Source data >>
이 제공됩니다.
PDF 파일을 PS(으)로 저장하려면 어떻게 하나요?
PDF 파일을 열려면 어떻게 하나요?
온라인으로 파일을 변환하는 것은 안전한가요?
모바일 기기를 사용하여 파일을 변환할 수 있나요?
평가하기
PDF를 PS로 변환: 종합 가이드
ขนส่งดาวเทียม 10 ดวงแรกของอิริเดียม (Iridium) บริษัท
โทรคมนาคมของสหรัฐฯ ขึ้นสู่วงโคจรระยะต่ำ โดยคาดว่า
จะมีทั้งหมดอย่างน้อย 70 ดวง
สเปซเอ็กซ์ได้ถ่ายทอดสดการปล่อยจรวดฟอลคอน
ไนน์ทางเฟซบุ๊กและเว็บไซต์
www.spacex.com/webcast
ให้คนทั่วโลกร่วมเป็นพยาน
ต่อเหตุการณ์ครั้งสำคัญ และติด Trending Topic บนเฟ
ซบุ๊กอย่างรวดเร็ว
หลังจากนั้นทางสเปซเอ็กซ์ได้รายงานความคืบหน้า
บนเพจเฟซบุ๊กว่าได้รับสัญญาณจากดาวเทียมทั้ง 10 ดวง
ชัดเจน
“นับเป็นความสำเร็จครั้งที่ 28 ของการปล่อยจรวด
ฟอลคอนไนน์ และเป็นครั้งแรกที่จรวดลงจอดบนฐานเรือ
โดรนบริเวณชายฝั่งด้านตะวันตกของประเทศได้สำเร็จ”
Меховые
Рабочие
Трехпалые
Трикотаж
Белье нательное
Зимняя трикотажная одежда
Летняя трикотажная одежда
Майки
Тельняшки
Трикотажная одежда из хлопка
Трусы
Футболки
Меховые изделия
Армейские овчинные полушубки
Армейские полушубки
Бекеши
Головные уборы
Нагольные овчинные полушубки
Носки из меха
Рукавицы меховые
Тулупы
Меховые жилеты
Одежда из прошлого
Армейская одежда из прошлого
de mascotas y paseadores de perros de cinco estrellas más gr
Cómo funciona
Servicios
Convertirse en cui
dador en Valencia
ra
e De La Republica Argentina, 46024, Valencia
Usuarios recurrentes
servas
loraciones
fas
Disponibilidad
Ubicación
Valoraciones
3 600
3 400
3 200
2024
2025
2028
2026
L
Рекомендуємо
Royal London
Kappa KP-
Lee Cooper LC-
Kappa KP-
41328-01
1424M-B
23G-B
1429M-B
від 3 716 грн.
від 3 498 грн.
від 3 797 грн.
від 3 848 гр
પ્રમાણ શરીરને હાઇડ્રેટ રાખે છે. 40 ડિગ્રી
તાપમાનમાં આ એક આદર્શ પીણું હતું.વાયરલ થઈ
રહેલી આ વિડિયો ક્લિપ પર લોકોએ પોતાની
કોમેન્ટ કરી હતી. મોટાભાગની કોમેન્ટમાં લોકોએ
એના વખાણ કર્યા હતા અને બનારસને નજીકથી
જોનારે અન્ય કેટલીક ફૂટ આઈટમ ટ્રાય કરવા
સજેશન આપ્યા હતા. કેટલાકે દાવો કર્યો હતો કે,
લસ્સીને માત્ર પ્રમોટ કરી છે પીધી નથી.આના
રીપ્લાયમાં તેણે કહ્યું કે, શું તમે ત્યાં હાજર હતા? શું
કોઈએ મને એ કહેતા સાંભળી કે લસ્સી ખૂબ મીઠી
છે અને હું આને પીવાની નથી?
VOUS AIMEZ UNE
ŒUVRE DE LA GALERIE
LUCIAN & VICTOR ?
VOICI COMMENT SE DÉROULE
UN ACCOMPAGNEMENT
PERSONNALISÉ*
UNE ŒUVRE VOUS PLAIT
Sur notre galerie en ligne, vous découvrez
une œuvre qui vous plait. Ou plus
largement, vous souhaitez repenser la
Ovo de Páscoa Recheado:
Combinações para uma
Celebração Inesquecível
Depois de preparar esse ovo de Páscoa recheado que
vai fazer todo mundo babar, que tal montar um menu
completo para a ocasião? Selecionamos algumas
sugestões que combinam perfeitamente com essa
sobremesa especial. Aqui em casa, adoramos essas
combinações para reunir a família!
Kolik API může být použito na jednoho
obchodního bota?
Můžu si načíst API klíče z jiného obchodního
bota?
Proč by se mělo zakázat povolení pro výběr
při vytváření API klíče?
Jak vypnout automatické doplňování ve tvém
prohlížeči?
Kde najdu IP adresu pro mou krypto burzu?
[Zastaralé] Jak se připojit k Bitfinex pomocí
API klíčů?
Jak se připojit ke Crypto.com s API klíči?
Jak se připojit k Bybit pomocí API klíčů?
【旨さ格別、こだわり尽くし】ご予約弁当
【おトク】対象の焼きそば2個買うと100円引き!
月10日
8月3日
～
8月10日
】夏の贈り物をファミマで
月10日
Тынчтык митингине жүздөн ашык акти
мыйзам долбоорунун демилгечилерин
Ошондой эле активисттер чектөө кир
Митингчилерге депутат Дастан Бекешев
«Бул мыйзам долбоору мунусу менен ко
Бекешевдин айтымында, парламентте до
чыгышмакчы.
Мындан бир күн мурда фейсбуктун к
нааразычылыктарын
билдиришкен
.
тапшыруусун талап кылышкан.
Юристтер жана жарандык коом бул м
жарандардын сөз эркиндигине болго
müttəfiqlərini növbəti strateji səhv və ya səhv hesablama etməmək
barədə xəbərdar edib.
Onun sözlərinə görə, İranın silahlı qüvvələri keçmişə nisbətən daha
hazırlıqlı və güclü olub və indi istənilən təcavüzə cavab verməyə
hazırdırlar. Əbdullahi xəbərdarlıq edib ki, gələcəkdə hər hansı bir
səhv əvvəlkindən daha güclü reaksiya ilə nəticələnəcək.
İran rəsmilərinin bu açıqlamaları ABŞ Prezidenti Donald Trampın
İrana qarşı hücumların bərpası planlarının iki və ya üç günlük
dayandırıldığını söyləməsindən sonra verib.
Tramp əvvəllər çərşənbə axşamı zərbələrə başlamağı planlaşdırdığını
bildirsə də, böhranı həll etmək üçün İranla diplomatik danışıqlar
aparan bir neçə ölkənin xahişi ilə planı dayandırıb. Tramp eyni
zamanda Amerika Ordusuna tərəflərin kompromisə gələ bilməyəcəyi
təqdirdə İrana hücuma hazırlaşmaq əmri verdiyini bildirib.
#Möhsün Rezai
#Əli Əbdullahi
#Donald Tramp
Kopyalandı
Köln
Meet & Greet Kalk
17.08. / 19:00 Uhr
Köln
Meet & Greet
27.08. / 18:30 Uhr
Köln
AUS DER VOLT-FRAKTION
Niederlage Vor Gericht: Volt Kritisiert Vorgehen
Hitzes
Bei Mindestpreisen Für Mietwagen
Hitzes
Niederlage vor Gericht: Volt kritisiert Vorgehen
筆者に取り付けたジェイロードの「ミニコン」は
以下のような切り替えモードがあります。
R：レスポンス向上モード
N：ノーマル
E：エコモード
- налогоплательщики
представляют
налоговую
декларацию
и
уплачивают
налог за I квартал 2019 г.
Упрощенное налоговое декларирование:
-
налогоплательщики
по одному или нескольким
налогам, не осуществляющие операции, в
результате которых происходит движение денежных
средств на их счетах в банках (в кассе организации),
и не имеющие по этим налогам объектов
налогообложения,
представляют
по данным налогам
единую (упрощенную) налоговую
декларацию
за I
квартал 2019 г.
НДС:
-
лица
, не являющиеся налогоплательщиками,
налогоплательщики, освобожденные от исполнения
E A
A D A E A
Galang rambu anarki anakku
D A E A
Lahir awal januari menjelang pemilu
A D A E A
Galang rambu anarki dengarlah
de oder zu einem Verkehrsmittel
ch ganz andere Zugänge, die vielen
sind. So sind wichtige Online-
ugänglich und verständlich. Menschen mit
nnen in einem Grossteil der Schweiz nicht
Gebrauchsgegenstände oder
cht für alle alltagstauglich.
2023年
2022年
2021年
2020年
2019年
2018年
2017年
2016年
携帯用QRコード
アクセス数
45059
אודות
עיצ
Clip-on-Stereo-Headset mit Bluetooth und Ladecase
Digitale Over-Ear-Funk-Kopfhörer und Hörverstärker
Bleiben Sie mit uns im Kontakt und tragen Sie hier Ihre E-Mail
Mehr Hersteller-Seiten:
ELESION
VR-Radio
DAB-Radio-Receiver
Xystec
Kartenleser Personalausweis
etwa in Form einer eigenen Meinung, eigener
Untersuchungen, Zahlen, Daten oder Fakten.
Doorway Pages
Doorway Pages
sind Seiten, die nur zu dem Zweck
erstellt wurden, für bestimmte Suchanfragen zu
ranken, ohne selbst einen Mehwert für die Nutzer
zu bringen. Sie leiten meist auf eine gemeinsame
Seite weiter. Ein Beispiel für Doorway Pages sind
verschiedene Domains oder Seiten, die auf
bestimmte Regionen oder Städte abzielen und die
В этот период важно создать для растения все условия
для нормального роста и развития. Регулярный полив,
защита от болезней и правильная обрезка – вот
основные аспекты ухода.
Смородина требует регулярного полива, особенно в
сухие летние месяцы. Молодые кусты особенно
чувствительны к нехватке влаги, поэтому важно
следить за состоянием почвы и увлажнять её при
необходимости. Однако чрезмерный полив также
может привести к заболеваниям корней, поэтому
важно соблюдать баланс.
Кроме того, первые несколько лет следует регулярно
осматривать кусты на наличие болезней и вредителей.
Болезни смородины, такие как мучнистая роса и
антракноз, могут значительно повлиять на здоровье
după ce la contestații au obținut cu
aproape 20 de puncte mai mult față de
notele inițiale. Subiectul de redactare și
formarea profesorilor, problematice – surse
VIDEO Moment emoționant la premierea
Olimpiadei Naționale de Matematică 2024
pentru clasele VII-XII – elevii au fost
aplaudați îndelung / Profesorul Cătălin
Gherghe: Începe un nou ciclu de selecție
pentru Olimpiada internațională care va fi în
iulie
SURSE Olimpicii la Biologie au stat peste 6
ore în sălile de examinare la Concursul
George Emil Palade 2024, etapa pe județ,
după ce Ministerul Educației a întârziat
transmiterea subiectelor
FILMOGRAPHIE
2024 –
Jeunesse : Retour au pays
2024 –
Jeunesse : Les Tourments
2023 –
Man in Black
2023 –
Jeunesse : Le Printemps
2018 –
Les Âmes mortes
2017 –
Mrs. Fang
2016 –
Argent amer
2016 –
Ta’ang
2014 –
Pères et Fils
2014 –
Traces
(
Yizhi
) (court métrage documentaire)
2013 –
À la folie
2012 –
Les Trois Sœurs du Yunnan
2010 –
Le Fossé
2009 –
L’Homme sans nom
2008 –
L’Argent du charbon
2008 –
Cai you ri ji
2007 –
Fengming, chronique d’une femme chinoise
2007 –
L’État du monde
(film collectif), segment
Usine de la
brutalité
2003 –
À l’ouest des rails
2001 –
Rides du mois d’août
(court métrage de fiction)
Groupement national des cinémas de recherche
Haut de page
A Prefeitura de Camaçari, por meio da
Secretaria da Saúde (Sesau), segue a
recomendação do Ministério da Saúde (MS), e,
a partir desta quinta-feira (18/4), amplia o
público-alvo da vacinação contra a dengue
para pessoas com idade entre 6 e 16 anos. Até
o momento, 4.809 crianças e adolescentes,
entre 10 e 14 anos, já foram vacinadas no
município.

Exercise objective >> Beginning at the line with "bildirsə də, böhranı" and stopping after the line with "təqdirdə İrana hücuma", please write out every line of the data above exactly and nothing else.

Task output >>
bildirsə də, böhranı həll etmək üçün İranla diplomatik danışıqlar
aparan bir neçə ölkənin xahişi ilə planı dayandırıb. Tramp eyni
zamanda Amerika Ordusuna tərəflərin kompromisə gələ bilməyəcəyi
təqdirdə İrana hücuma hazırlaşmaq əmri verdiyini bildirib.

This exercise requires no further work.